For the next five years, PCI published articles, recorded podcasts and dedicated two expert-led panel discussions at our Coatings Trends & Technologies (CTT) Summit on the subject of digital transformation, and how, with these tools, companies were building the dataset needed for future AI-driven predictive chemistries and processes.
It is now time to see how AI can unlock entirely new opportunities and business models for enterprise R&D organizations. PCI is excited to reveal some real-world successes of AI-enabled coatings innovation during our keynote panel discussion at this year’s CTT Summit. This panel discussion explores how top innovators decided that their data was good enough to begin using AI, and how they are using it to reimagine their R&D and product development, capture and transfer knowledge from retiring experts to new chemists, improve outcomes for their customers and supply chain partners, and much more. Our panelists include Ken Kisner, Albert Invent; Bryan Haltom, DyStar; Dheev Arulmani, Valdera; Alex Gardiner, Proleit by Schneider Electric; and Paul Snowwhite, Applied Molecules.

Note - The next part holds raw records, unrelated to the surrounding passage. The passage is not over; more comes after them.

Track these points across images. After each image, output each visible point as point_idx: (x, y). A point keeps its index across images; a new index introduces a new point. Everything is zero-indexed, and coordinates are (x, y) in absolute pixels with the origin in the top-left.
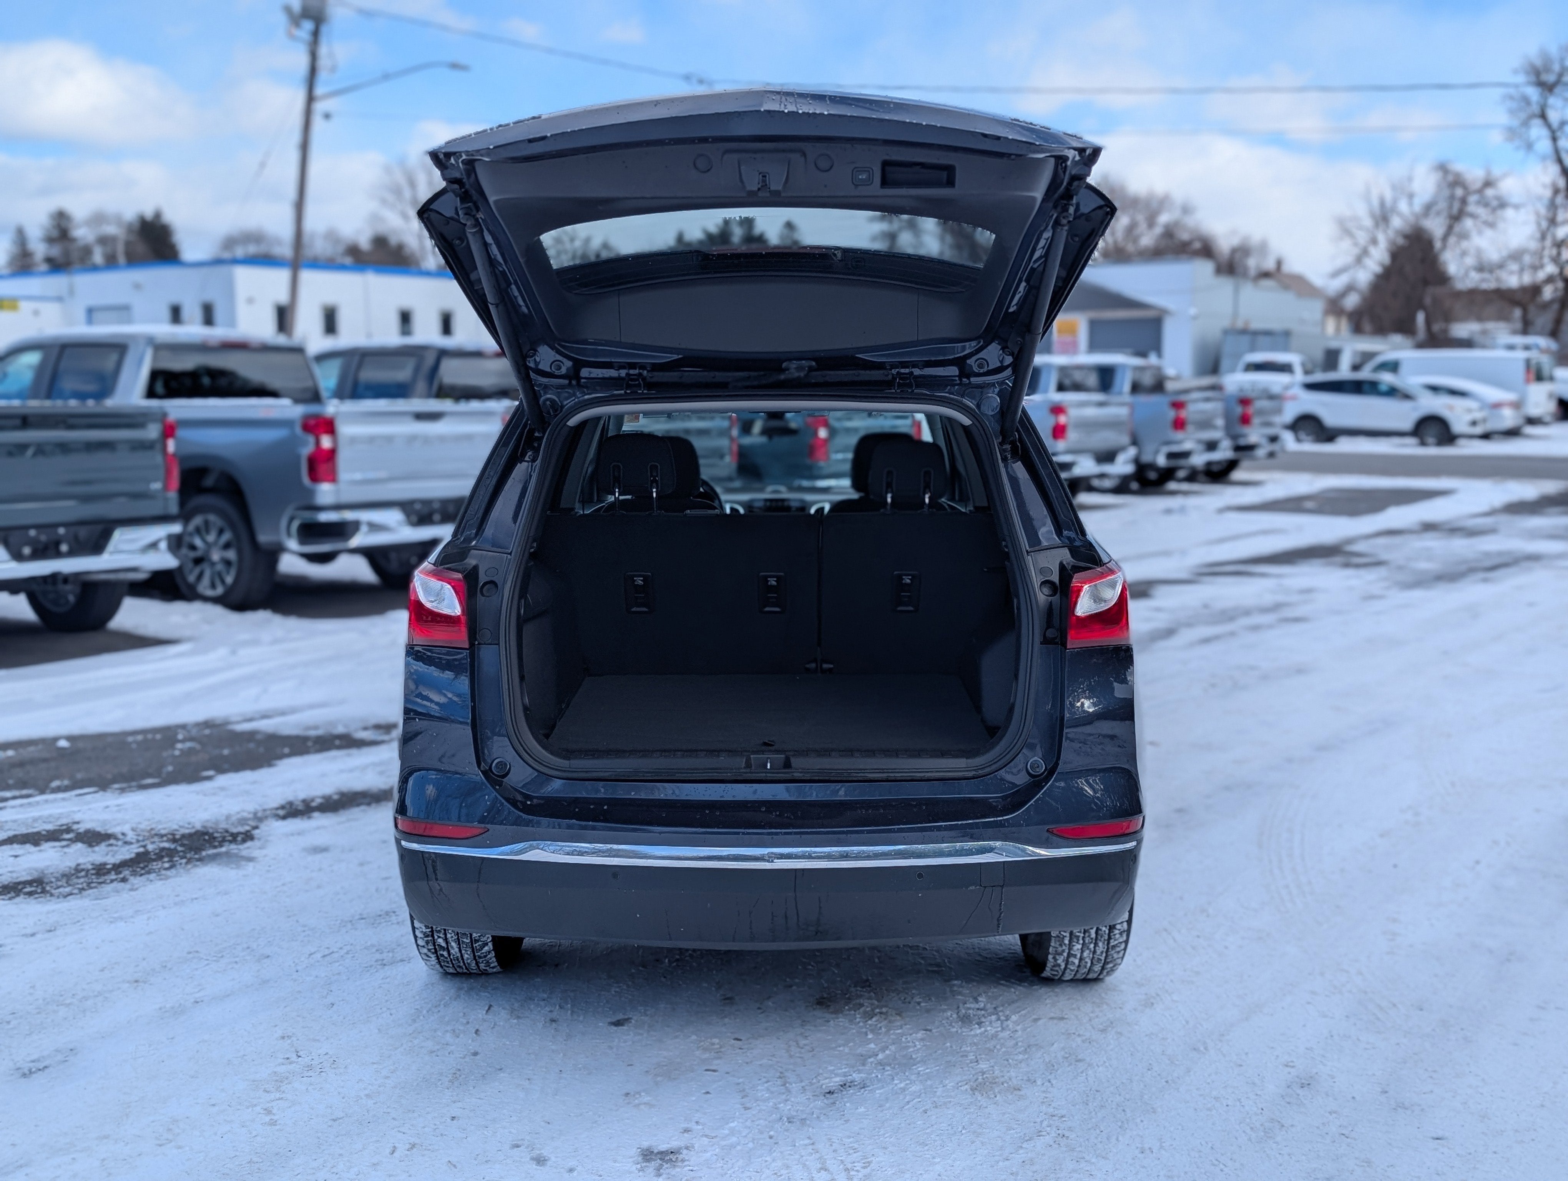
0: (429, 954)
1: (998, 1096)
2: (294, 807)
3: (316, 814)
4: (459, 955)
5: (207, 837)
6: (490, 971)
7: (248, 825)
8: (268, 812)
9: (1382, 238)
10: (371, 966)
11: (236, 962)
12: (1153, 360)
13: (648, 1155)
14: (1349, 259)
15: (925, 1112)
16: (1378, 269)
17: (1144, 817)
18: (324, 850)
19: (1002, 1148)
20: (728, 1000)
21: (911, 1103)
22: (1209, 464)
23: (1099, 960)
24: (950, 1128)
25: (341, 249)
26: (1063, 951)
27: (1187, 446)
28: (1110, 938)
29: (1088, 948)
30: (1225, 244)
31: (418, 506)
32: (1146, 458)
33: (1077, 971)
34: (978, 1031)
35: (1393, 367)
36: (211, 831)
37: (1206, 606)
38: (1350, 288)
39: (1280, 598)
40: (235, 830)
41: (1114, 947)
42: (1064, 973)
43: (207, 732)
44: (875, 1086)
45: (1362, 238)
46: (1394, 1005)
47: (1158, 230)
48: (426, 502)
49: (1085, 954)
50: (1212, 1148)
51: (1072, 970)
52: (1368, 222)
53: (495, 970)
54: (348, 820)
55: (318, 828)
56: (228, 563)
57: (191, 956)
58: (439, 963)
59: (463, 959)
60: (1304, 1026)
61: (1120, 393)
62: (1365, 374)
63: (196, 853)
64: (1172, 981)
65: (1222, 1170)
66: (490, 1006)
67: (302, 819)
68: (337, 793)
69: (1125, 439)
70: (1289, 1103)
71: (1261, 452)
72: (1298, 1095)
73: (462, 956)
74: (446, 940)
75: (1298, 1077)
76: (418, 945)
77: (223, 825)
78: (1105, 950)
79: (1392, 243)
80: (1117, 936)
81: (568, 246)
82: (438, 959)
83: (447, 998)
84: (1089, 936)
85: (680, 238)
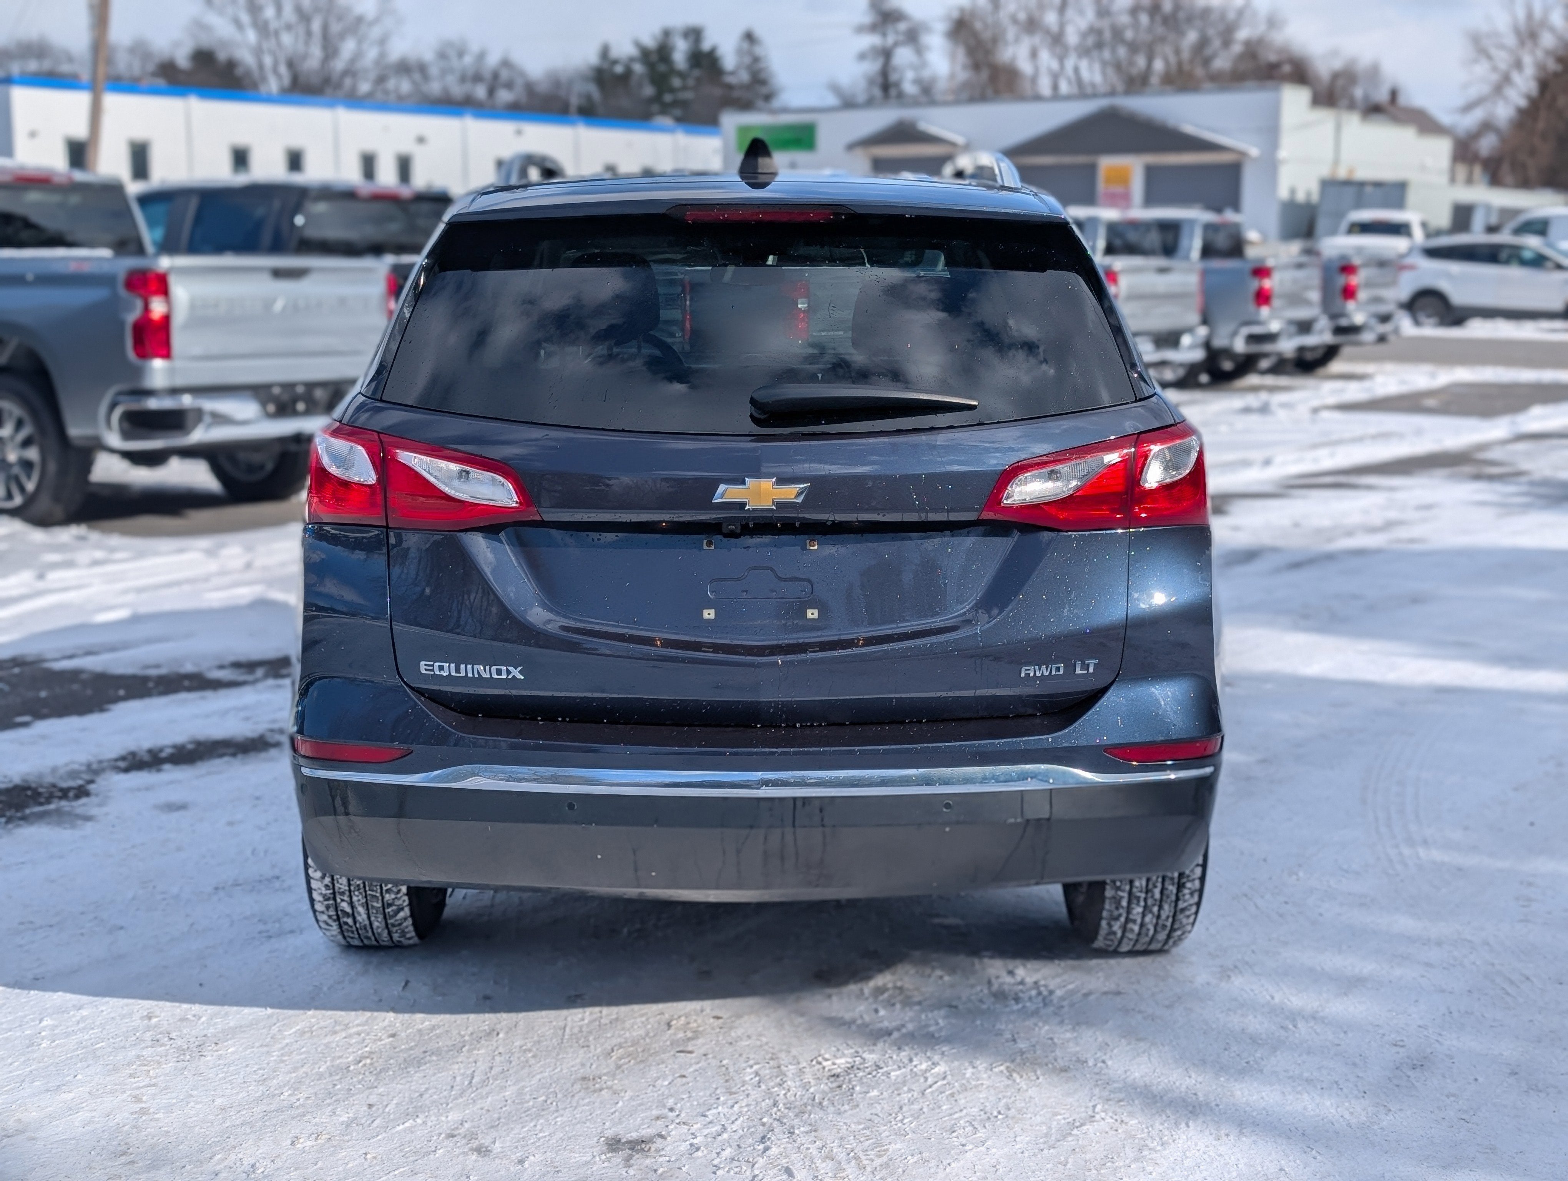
0: (330, 922)
1: (1041, 1078)
2: (138, 758)
3: (167, 767)
4: (367, 922)
5: (29, 793)
6: (406, 942)
7: (81, 779)
8: (105, 764)
9: (1528, 60)
10: (254, 938)
11: (82, 934)
12: (1230, 216)
13: (614, 1144)
14: (1485, 89)
15: (952, 1095)
16: (1523, 103)
17: (1223, 738)
18: (182, 807)
19: (1046, 1135)
20: (706, 974)
21: (935, 1087)
22: (1301, 349)
23: (1164, 926)
24: (982, 1113)
25: (151, 67)
26: (1120, 915)
27: (1275, 326)
28: (1178, 899)
29: (1151, 912)
30: (1323, 68)
31: (276, 391)
32: (1219, 342)
33: (1137, 941)
34: (1016, 1008)
35: (1540, 227)
36: (33, 785)
37: (1296, 525)
38: (1486, 126)
39: (1393, 515)
40: (64, 785)
41: (1183, 910)
42: (1120, 942)
43: (16, 670)
44: (890, 1068)
45: (1502, 59)
46: (1528, 979)
47: (1237, 48)
48: (289, 386)
49: (1148, 918)
50: (1303, 1134)
51: (1130, 940)
52: (1511, 40)
53: (411, 942)
54: (209, 773)
55: (171, 782)
56: (27, 465)
57: (22, 927)
58: (342, 932)
59: (372, 928)
60: (1417, 1001)
61: (1187, 258)
62: (1504, 237)
63: (17, 811)
64: (1253, 952)
65: (1315, 1158)
66: (407, 983)
67: (150, 772)
68: (191, 742)
69: (1193, 318)
70: (1398, 1086)
71: (1368, 337)
72: (1409, 1077)
73: (371, 924)
74: (351, 904)
75: (1408, 1057)
76: (315, 911)
77: (49, 779)
78: (1171, 914)
79: (1541, 67)
80: (1187, 897)
81: (455, 63)
82: (340, 927)
83: (353, 973)
84: (1152, 897)
85: (605, 52)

The discussion is taking place as this September issue of PCI deploys, so if you didn’t attend the CTT Summit to see it live, you can register to watch it on demand for free, here. You won’t want to miss it!
In years past, technology companies stressed the importance of jumping on the digitalization/AI bandwagon. The real-world examples of increased efficiency, speed and customer trust that are shared during our panel discussion make it clear that digitalization and AI are becoming foundational tools in staying competitive.